Saint-Simon était donc convaincu de l'empoisonnement de toutes ces personnes de la famille royale, même s'il restait très prudent et ne portait pas directement d'accusation. Mais à qui aurait pu profiter tous ces crimes ? Après cette série macabre et la fameuse clause dans la paix d'Utrecht, la situation en 1714 était la suivante : Il ne restait plus en France que deux princes de sang, le petit Louis XV et le duc d'Orléans, neveu du roi. Naturellement les soupçons se portèrent sur ce dernier, puisque toutes ces morts l'avaient incroyablement rapproché du trône. Saint-Simon ne croyait pas un seul instant à sa culpabilité et prétendait que les rumeurs étaient colportées par la « cabale de Meudon » et en particulier le duc du Maine. Après avoir donné toutes les raisons pour lesquelles il était persuadé de l'innocence du duc d'Orléans, il écrivait : « Que l'on compare maintenant ensemble l'intérêt de M. le duc d'Orléans, dont le rang et l'état, au moins de lui et des siens ne pouvait être susceptible de péricliter en aucun cas possible, et sans charge ni gouvernement à lui ni à son fils ; qu'on le compare à l'intérêt du duc du Maine, et que l'on cherche après l'empoisonneur. » (De loin sa phrase la plus accusatrice et, peut-être, écrite dans l'emportement de sa défense du duc d'Orléans.)

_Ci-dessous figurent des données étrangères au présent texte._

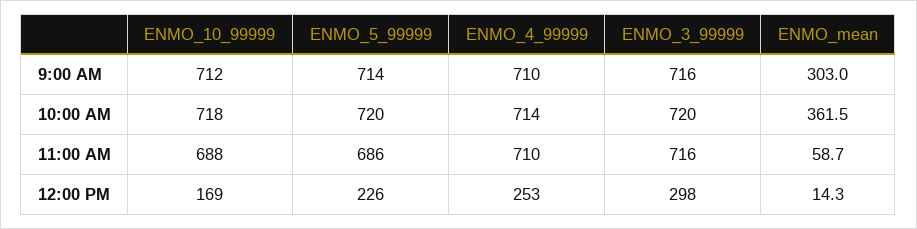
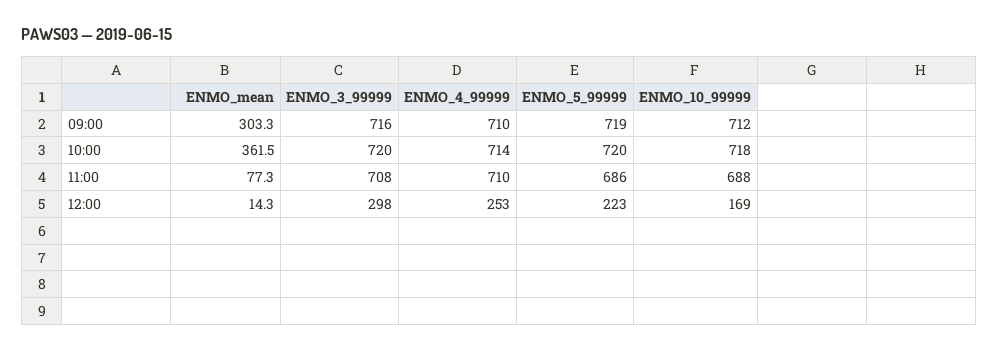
  {
    "ENMO_10_99999": {
      "9:00 AM": 712,
      "10:00 AM": 718,
      "11:00 AM": 688,
      "12:00 PM": 169
    },
    "ENMO_5_99999": {
-     "9:00 AM": 714,
+     "9:00 AM": 719,
      "10:00 AM": 720,
      "11:00 AM": 686,
-     "12:00 PM": 226
+     "12:00 PM": 223
    },
    "ENMO_4_99999": {
      "9:00 AM": 710,
      "10:00 AM": 714,
      "11:00 AM": 710,
      "12:00 PM": 253
    },
    "ENMO_3_99999": {
      "9:00 AM": 716,
      "10:00 AM": 720,
-     "11:00 AM": 716,
+     "11:00 AM": 708,
      "12:00 PM": 298
    },
    "ENMO_mean": {
-     "9:00 AM": 303,
+     "9:00 AM": 303.3,
      "10:00 AM": 361.5,
-     "11:00 AM": 58.7,
+     "11:00 AM": 77.3,
      "12:00 PM": 14.3
    }
  }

Le duc du Maine, la grande figure machiavélique de ces Mémoires, était un fils bâtard de Louis XIV et de Mme de Montespan, son fils chéri, élevé par Mme de Maintenon, qui ne l'aimait pas moins. En 1714, deux autres évènements venaient se rajouter à tout cela : Louis XIV élevait ses bâtards et leur descendance à la dignité de princes de sang, c'est-à-dire susceptibles de régner, et rédigeait un testament que tout laissait supposer favorable à ces mêmes bâtards. Voilà pour la situation dynastique quelques mois avant la mort de Louis XIV, où selon Saint-Simon la vieille loi salique était pour plusieurs raisons mise à mal, et qui n'était pas loin de ressembler à une guerre politique en prévision de la succession de France.

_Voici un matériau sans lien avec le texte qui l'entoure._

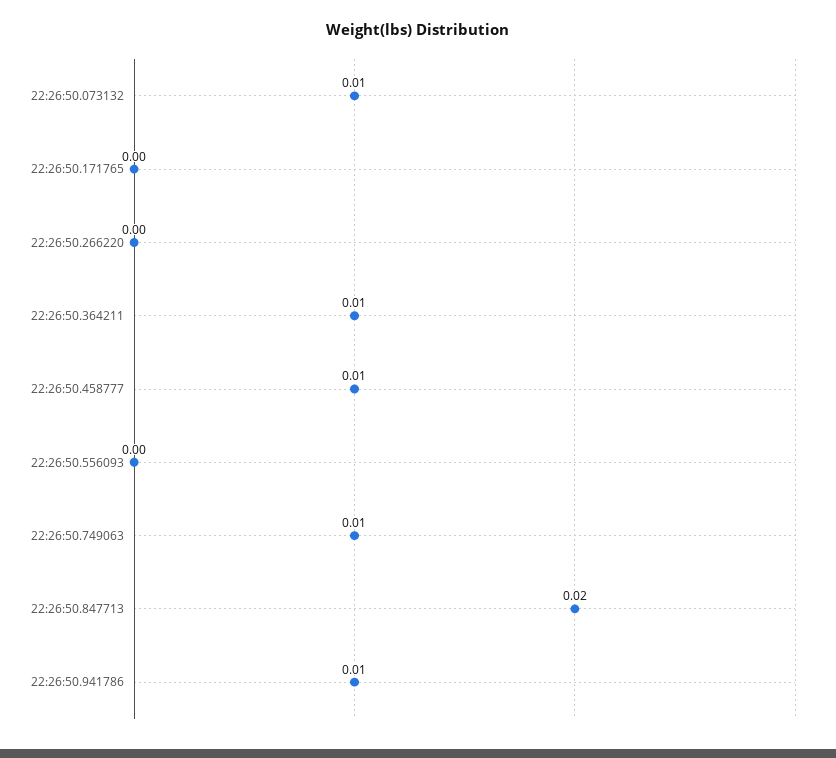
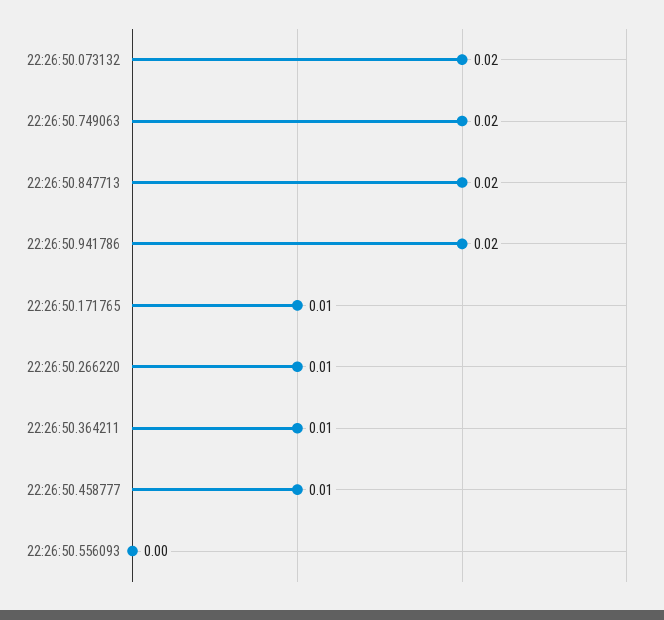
  {
-   "22:26:50.073132": 0.01,
+   "22:26:50.073132": 0.02,
-   "22:26:50.171765": 0,
+   "22:26:50.171765": 0.01,
-   "22:26:50.266220": 0,
+   "22:26:50.266220": 0.01,
    "22:26:50.364211": 0.01,
    "22:26:50.458777": 0.01,
    "22:26:50.556093": 0,
-   "22:26:50.749063": 0.01,
+   "22:26:50.749063": 0.02,
    "22:26:50.847713": 0.02,
-   "22:26:50.941786": 0.01
+   "22:26:50.941786": 0.02
  }

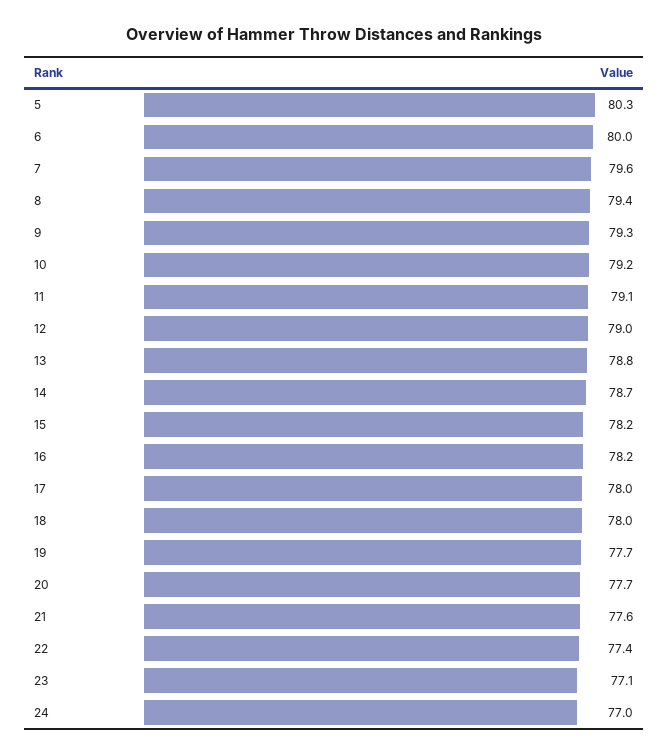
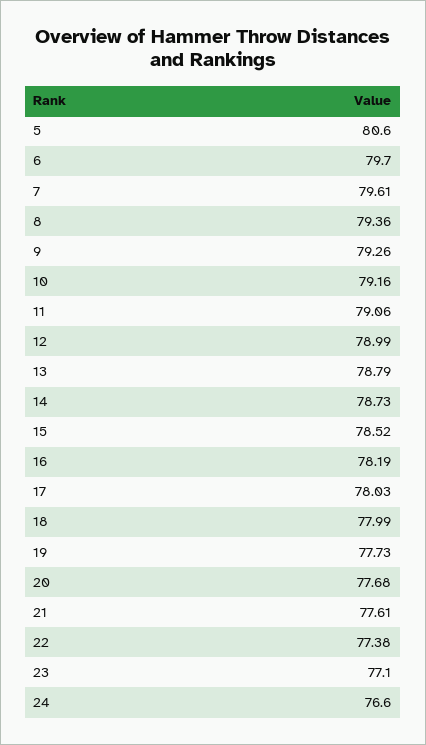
  {
-   "5": 80.3,
+   "5": 80.6,
-   "6": 80,
+   "6": 79.7,
    "7": 79.61,
    "8": 79.36,
    "9": 79.26,
    "10": 79.16,
    "11": 79.06,
    "12": 78.99,
    "13": 78.79,
    "14": 78.73,
-   "15": 78.2,
+   "15": 78.52,
    "16": 78.19,
    "17": 78.03,
    "18": 77.99,
    "19": 77.73,
    "20": 77.68,
    "21": 77.61,
    "22": 77.38,
    "23": 77.1,
-   "24": 77
+   "24": 76.6
  }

D'un autre côté, commençait l'affaire qui amena à la constitution Unigenitus, abhorrée par Saint-Simon, et selon lui entièrement fomentée par le père Tellier, le confesseur jésuite du roi. Dans une conversation rapportée avec celui-ci, il raconte s'y être opposé à cause du pouvoir excessif que cette bulle donnait au pape, et notamment, dans la situation de la France et des possibles problèmes de succession, le pouvoir qu'elle lui donnait par le biais de l'excommunication de choisir le roi de France en cas de conflit.